Quote exactly the lines from the start of the entries to the one with "of immunohistochemistry staining", both ends included.

===============

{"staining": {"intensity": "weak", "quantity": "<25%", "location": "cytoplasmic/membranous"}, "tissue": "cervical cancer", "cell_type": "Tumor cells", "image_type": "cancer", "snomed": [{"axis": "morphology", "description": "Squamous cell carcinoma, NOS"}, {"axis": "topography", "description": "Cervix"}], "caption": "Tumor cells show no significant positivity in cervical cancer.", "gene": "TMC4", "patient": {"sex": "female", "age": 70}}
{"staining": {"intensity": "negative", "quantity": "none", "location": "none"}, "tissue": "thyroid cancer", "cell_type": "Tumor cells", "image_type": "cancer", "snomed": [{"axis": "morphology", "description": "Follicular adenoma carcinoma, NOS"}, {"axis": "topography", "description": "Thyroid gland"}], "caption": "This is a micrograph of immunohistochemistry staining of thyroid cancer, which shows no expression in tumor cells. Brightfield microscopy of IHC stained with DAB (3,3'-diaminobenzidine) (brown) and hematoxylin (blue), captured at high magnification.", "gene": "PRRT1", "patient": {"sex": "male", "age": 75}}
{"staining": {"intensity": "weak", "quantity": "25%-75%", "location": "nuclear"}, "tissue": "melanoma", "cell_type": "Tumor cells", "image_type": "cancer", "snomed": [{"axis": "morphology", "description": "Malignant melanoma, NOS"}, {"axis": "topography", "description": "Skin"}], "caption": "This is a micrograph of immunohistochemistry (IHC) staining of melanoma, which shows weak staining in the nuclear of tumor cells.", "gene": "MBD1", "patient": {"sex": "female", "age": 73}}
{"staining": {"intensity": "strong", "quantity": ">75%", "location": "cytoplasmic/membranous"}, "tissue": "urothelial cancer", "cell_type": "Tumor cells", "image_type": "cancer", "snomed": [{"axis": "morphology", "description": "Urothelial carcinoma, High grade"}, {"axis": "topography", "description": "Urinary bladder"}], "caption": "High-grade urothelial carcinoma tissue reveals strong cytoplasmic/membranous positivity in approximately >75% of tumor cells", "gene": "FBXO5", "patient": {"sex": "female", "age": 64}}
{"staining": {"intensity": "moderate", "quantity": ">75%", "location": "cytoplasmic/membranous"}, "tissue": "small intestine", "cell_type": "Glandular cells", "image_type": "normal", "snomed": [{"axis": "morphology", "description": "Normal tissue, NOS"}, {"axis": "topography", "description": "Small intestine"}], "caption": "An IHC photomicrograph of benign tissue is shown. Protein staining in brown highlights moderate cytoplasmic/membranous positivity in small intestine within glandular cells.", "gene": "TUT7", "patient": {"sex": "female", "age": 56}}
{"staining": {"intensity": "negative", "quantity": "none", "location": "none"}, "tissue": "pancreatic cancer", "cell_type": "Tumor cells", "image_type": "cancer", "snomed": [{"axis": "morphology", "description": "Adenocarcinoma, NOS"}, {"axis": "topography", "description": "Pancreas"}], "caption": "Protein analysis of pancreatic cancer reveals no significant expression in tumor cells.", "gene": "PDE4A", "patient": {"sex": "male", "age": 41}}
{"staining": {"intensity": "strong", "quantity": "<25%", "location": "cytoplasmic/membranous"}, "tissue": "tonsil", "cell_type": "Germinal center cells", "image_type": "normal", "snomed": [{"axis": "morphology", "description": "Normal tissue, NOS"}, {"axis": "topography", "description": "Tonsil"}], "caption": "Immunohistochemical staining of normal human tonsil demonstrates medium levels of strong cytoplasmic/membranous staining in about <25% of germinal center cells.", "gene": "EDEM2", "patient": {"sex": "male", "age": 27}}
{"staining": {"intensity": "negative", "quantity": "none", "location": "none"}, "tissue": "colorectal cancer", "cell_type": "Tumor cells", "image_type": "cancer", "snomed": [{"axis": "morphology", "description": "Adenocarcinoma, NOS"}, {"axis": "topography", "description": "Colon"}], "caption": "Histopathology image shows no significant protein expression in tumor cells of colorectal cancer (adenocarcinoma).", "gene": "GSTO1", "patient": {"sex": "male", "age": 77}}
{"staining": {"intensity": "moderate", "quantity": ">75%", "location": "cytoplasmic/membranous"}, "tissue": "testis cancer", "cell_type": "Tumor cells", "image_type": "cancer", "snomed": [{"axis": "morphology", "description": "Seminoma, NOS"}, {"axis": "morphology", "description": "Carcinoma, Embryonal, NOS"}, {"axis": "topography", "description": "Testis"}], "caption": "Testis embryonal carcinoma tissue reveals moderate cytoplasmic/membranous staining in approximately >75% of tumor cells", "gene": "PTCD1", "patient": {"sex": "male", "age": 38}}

===============

_Response:_
{"staining": {"intensity": "weak", "quantity": "<25%", "location": "cytoplasmic/membranous"}, "tissue": "cervical cancer", "cell_type": "Tumor cells", "image_type": "cancer", "snomed": [{"axis": "morphology", "description": "Squamous cell carcinoma, NOS"}, {"axis": "topography", "description": "Cervix"}], "caption": "Tumor cells show no significant positivity in cervical cancer.", "gene": "TMC4", "patient": {"sex": "female", "age": 70}}
{"staining": {"intensity": "negative", "quantity": "none", "location": "none"}, "tissue": "thyroid cancer", "cell_type": "Tumor cells", "image_type": "cancer", "snomed": [{"axis": "morphology", "description": "Follicular adenoma carcinoma, NOS"}, {"axis": "topography", "description": "Thyroid gland"}], "caption": "This is a micrograph of immunohistochemistry staining of thyroid cancer, which shows no expression in tumor cells. Brightfield microscopy of IHC stained with DAB (3,3'-diaminobenzidine) (brown) and hematoxylin (blue), captured at high magnification.", "gene": "PRRT1", "patient": {"sex": "male", "age": 75}}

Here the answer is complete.